Qu’on ne s’y trompe pas, il s’agit bel et bien d’un album de reprises de titres existants, du moins neuf sur onze. Les parties instrumentales ont été conservées. Bien que les morceaux originaux aient subi un nouveau traitement audio, aient été améliorés par un nouveau mastering, nous n’avons changé que les paroles. Les six titres en breton sont des traductions assez fidèles, et les chansons ont gardé leur signification, ce qui n’est pas le cas des trois autres chantées en français dont les thèmes ont changé. Donc, malgré le fait que je partage parfois la scène avec des artistes comme John Hellywell (saxophoniste de Supertramp) pour ne citer que lui, il n’y pas eu d’interventions autres que celles des musiciens avec qui j’ai travaillé sur l’enregistrement de « The Tears ». Il s’agit de Patrick Boileau à la batterie, Bernard Clémence à la basse, Jean-Noël Rozé au piano, John Chaussepied à la guitare acoustique, électrique et pedal steel. En ce qui concerne l’autre titre enregistré en studio, Ronan Le Quintrec (Ronan One Man Band) est venu jouer ses propres parties de guitare, et Jean-Noël Rozé a posé quelques jolies nappes de claviers pour donner une ambiance spécifique à « Compagnon de Bordée ». Ronan m’a fait cadeau de ce morceau, et je lui en suis très reconnaissant car j’apprécie autant l’artiste que le bonhomme !

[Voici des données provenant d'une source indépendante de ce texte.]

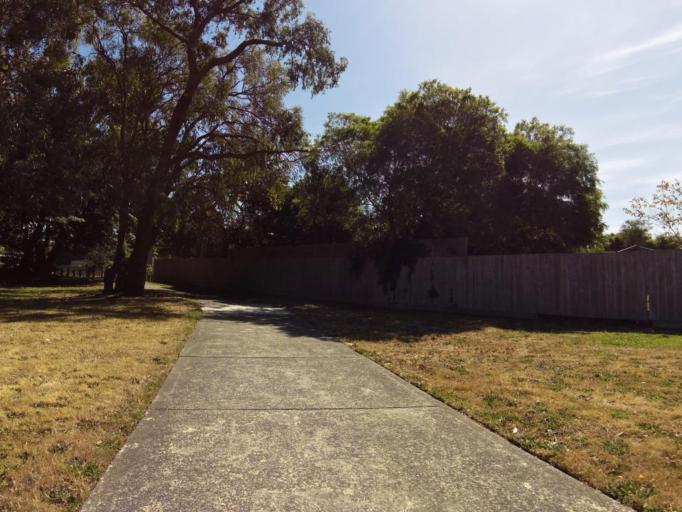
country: AU
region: Victoria
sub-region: Monash
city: Mulgrave
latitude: -37.8970
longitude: 145.1762
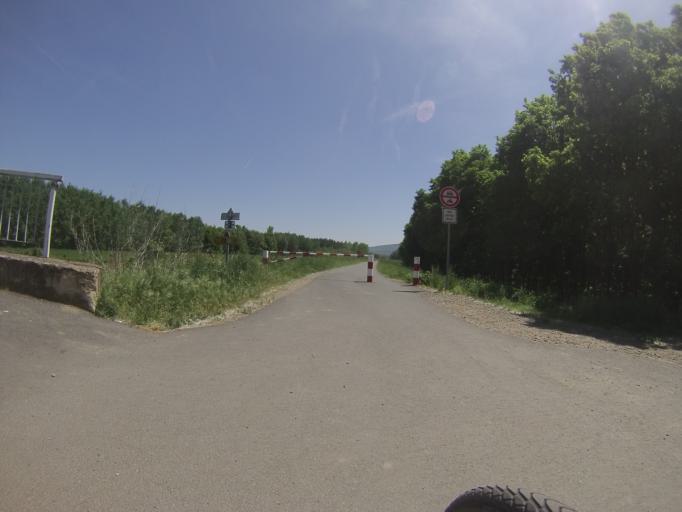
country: CZ
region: South Moravian
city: Vranovice
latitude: 48.9173
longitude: 16.5988
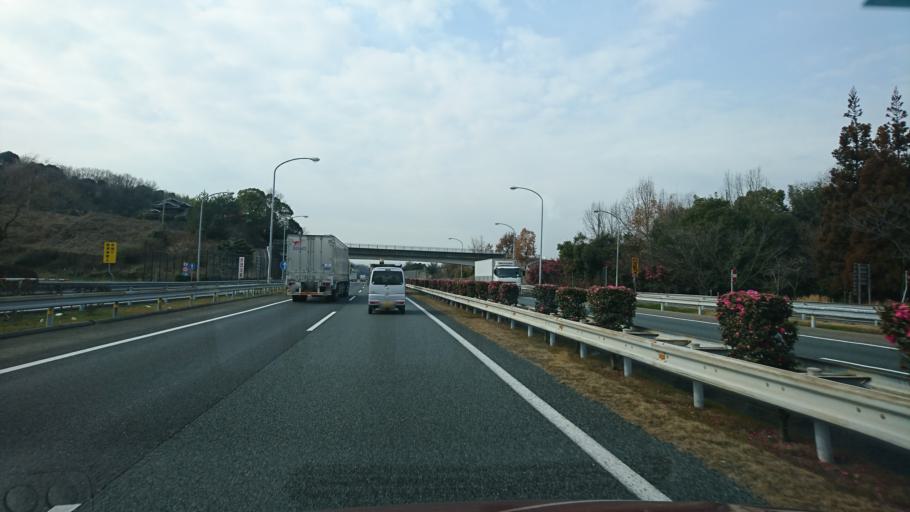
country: JP
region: Hiroshima
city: Kannabecho-yahiro
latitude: 34.5357
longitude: 133.4572
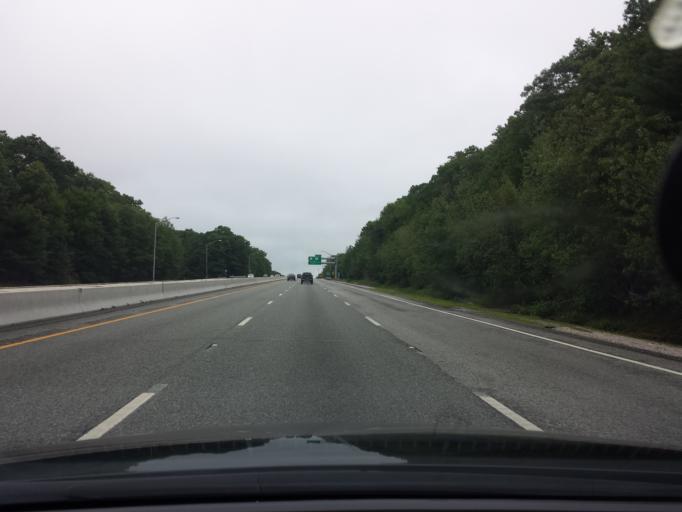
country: US
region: Rhode Island
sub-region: Washington County
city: Hope Valley
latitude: 41.5335
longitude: -71.6806
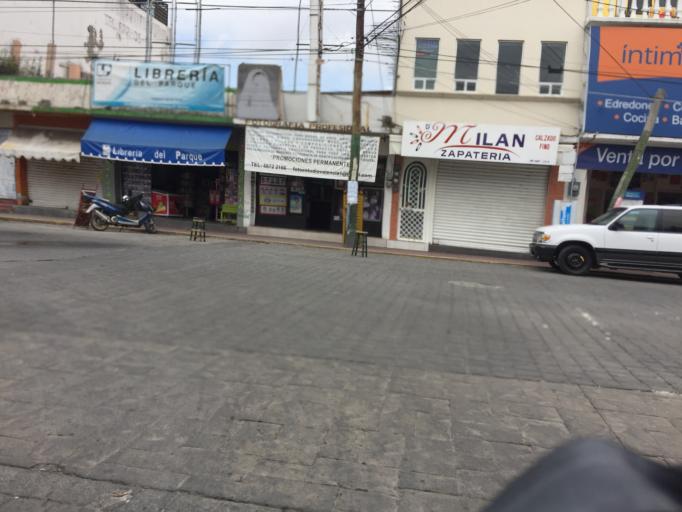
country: MX
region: Mexico
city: Cuautitlan
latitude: 19.6697
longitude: -99.1804
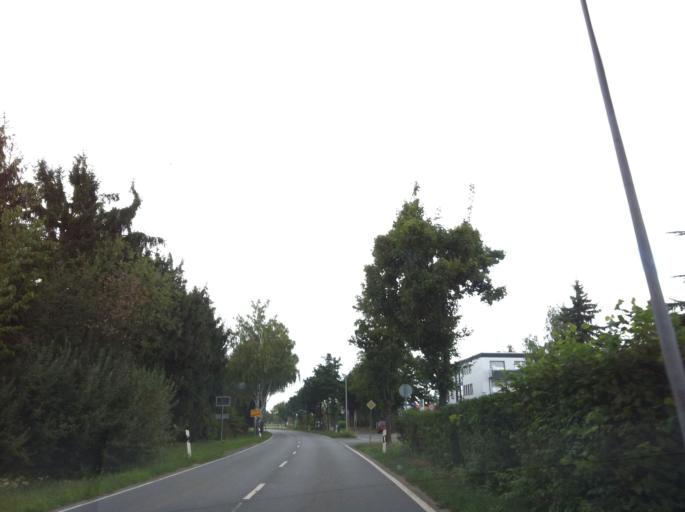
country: DE
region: Hesse
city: Pfungstadt
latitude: 49.8170
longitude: 8.5692
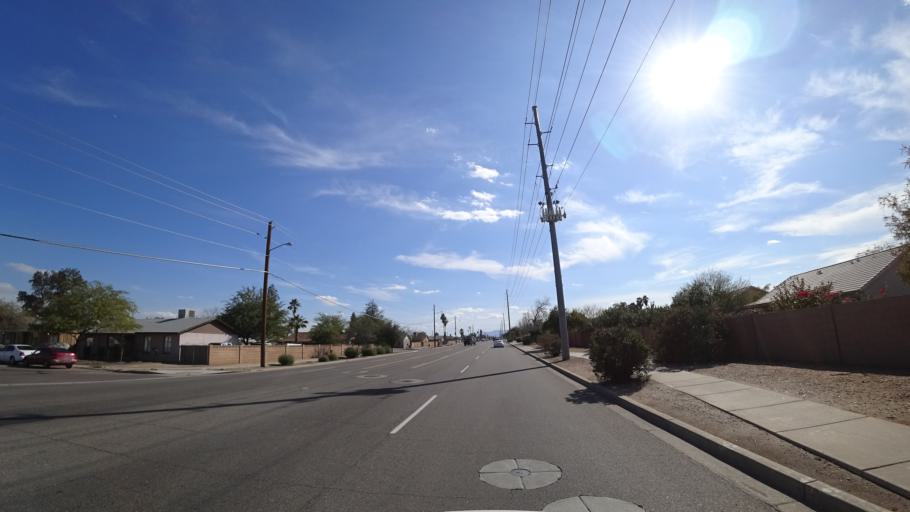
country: US
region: Arizona
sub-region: Maricopa County
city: Peoria
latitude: 33.5872
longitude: -112.2203
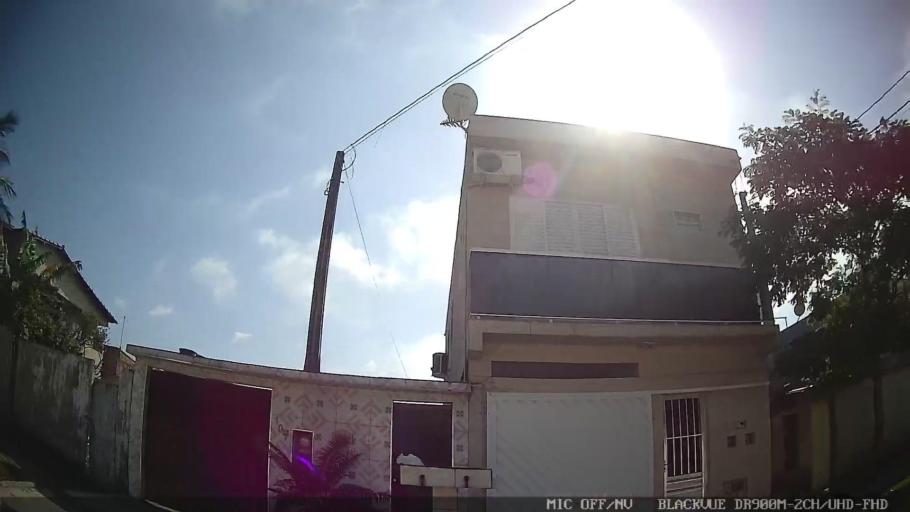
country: BR
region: Sao Paulo
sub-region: Guaruja
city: Guaruja
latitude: -23.9791
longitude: -46.1956
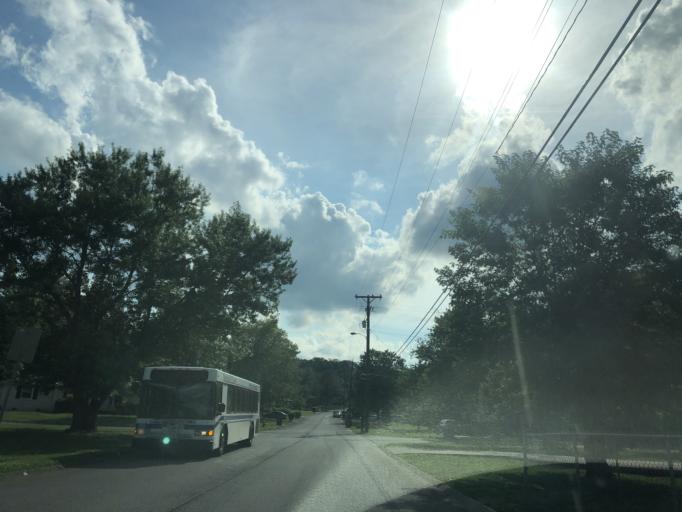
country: US
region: Tennessee
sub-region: Davidson County
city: Nashville
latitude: 36.2281
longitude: -86.8269
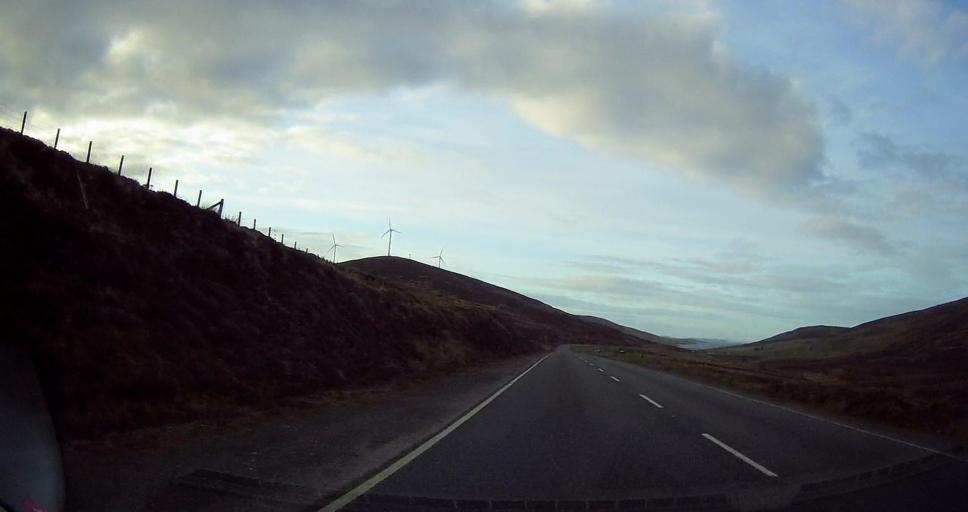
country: GB
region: Scotland
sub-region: Shetland Islands
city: Lerwick
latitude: 60.1522
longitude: -1.2366
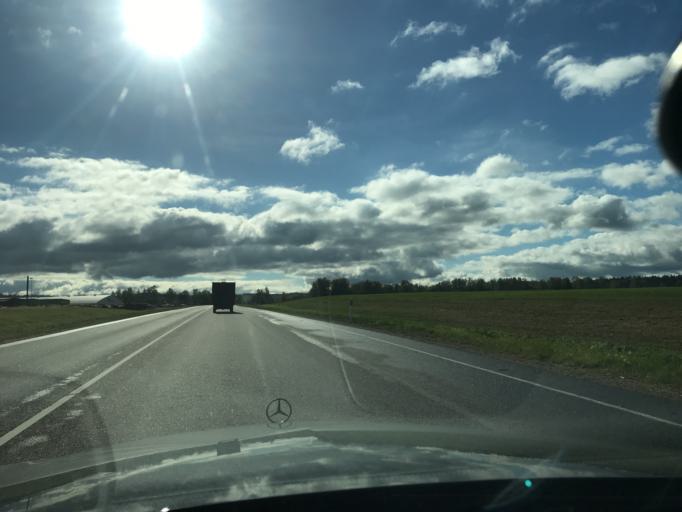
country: EE
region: Vorumaa
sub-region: Voru linn
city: Voru
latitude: 57.8178
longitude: 27.0645
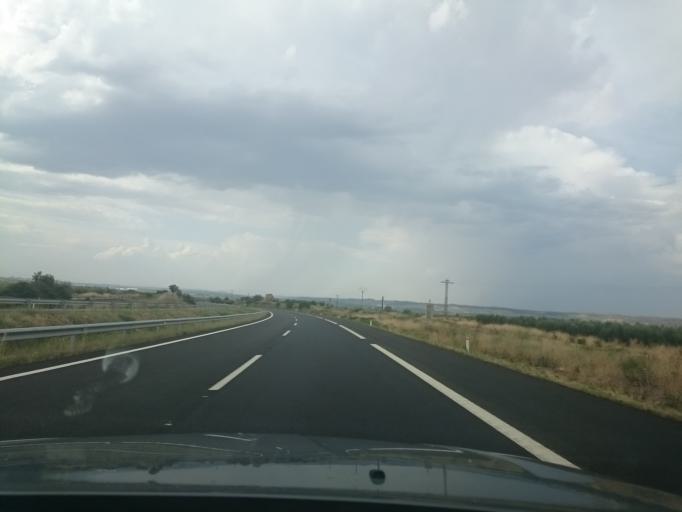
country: ES
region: La Rioja
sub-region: Provincia de La Rioja
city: Aldeanueva de Ebro
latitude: 42.2425
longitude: -1.9010
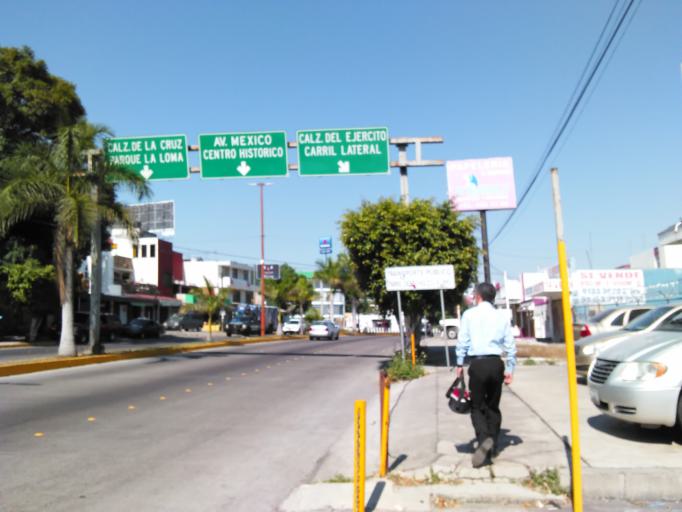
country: MX
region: Nayarit
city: Tepic
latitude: 21.4965
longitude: -104.8970
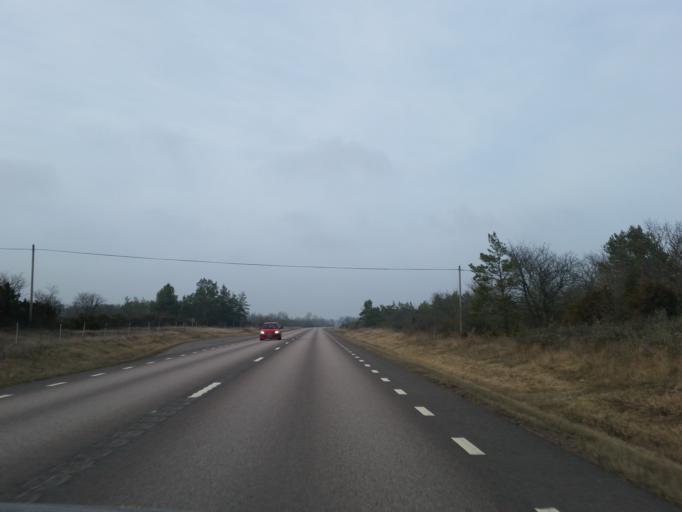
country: SE
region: Kalmar
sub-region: Borgholms Kommun
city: Borgholm
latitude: 57.0877
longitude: 16.9231
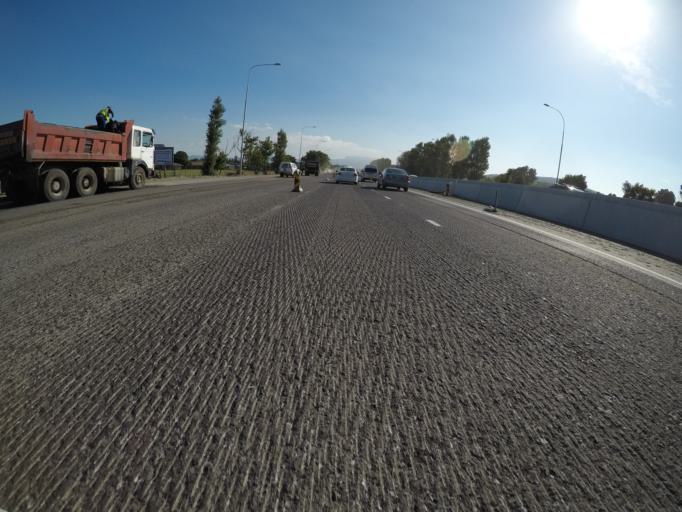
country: ZA
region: Western Cape
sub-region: City of Cape Town
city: Kraaifontein
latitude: -33.8839
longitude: 18.6426
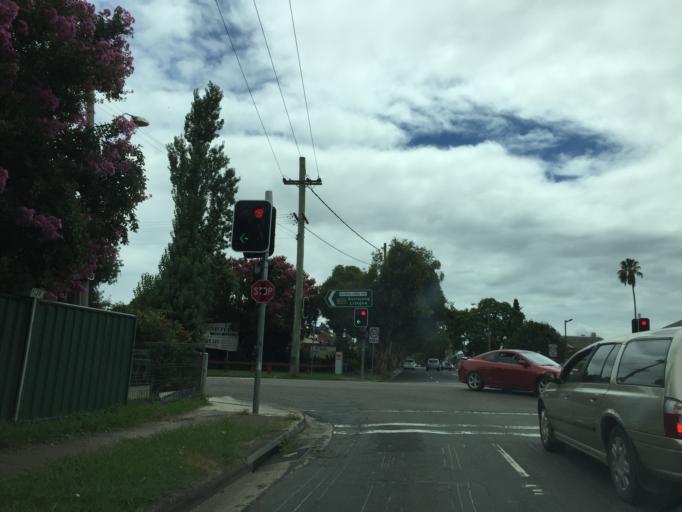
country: AU
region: New South Wales
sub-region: Hawkesbury
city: Richmond
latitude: -33.5970
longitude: 150.7468
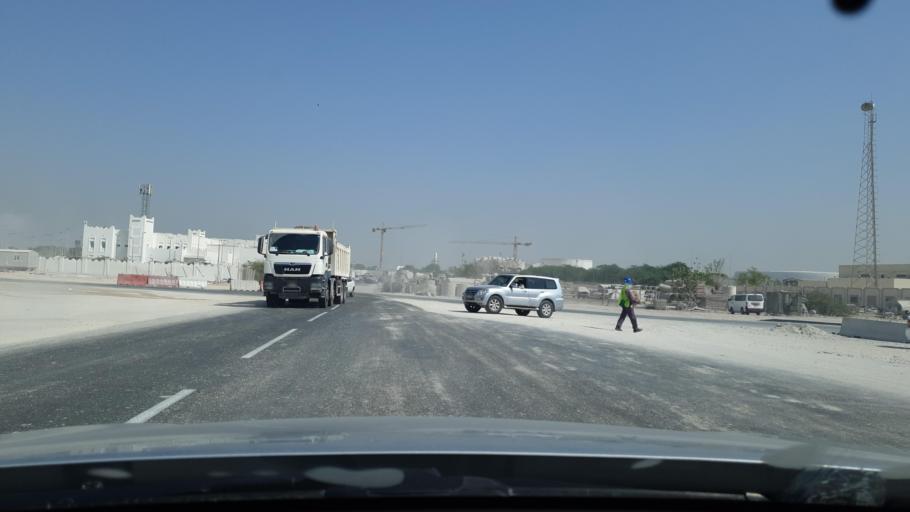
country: QA
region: Baladiyat ad Dawhah
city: Doha
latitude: 25.2289
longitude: 51.5215
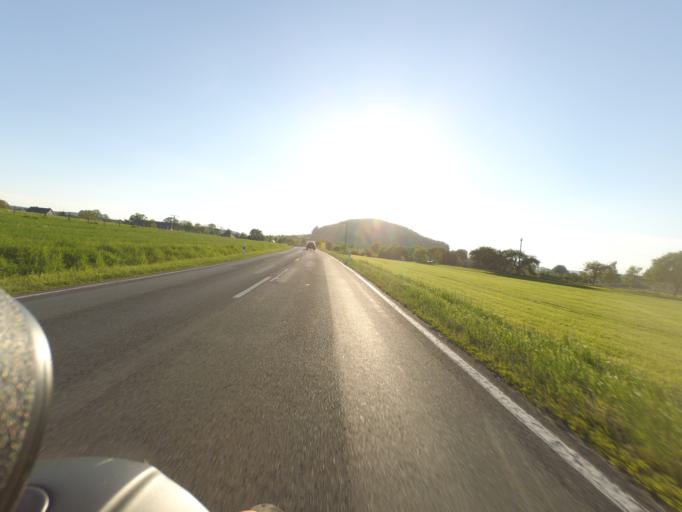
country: DE
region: Saxony
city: Reinhardtsgrimma
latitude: 50.8663
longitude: 13.7420
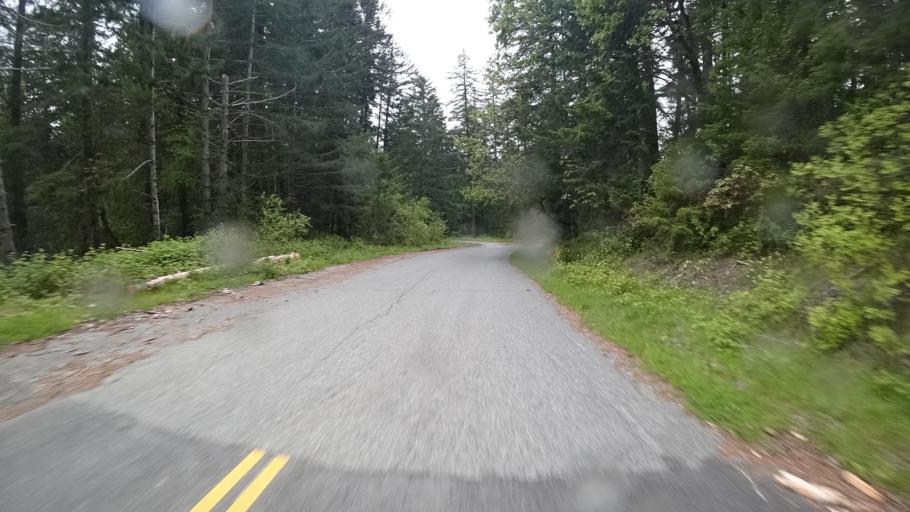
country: US
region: California
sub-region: Humboldt County
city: Willow Creek
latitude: 41.1235
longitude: -123.7468
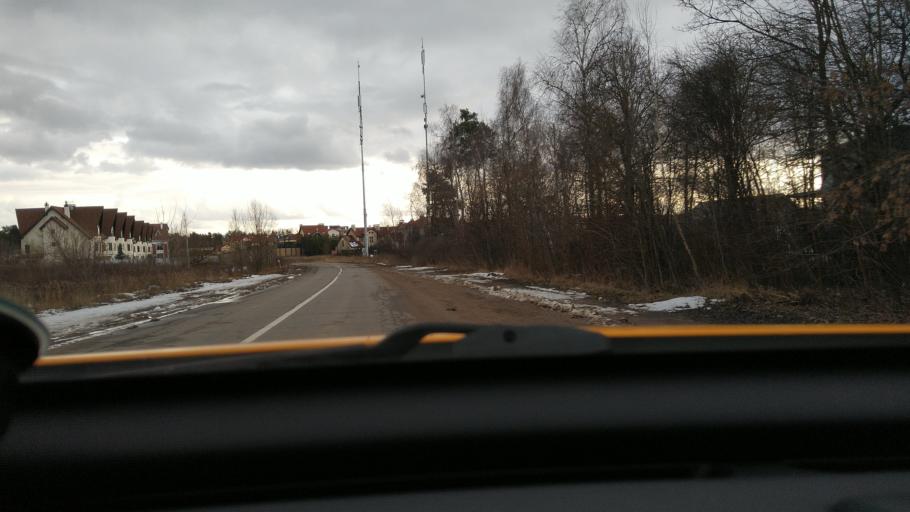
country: RU
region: Moskovskaya
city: Petrovo-Dal'neye
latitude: 55.7538
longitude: 37.1996
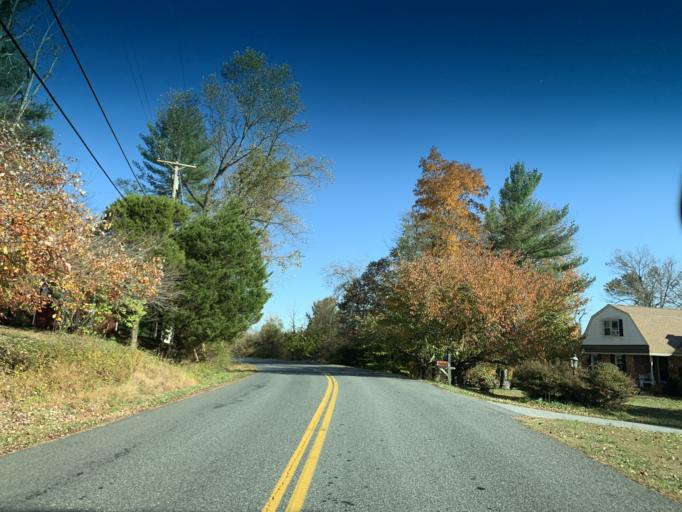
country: US
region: Maryland
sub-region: Harford County
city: Joppatowne
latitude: 39.4724
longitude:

Pour conclure, que gardes-tu comme souvenirs les plus marquants, et qu’est-ce qui t’a le plus enrichi lors de l’enregistrement de « LégendeS » ?

Avant toute chose, je tiens à souligner l’énorme travail accompli par Patrick Boileau car, outre le fait qu’il soit un batteur extraordinaire, c’est lui qui m’a dirigé artistiquement. Il est ingénieur du son, à la tête du studio « Blue Field ». Sa sensibilité et son professionnalisme m’ont beaucoup aidé à construire ce disque. Il m’a apporté des solutions, y compris dans l’harmonie de certains chœurs, quand parfois j’étais à court d’idées. Son travail d’enregistrement et de pré-mixage ont permis à Marco Canepa, autre ingénieur du son italien, de me proposer un mixage et un mastering réalisés en un temps record ! Enora, quant à elle, m’a donné des clefs importantes et une précision nécessaire pour bien appréhender le travail de studio sereinement. Lorsqu’Alan a pu se libérer pour venir écouter les premières mises à plat, il a été immédiatement emballé par la nouvelle version de ses morceaux. Bernard, John et Jean-Noël, tour à tour, sont venus faire leurs prises pour donner vie au titre « The Tears », arrangé sur place et finalisé en Italie par Marco, qui a posé des parties d’orgue Hammond avant le mixage final. C’est donc bien un travail d’équipe, dont j’ai adoré toutes les étapes de la création. Souvent, nous nous regardions sans même parler et nos sourires en disaient long sur le plaisir que nous ressentions durant ces moments. Il faut le vivre pour comprendre à quel point on s’investit dans ce genre de projet, à quel point on donne ce qu’on a de meilleur. Aujourd’hui, c’est une autre aventure qui commence, car il va falloir défendre ce disque. Nous avons entamé une série de répétitions pour préparer le concert de présentation de l’album le 29 février à la salle Océanis à Ploemeur (56). Nous espérons réunir une belle assemblée pour fêter la sortie de « LégendeS » avec un plateau où d’autres invités nous rejoindront, et dont Ronan One Man Band assurera l’ouverture. A galon !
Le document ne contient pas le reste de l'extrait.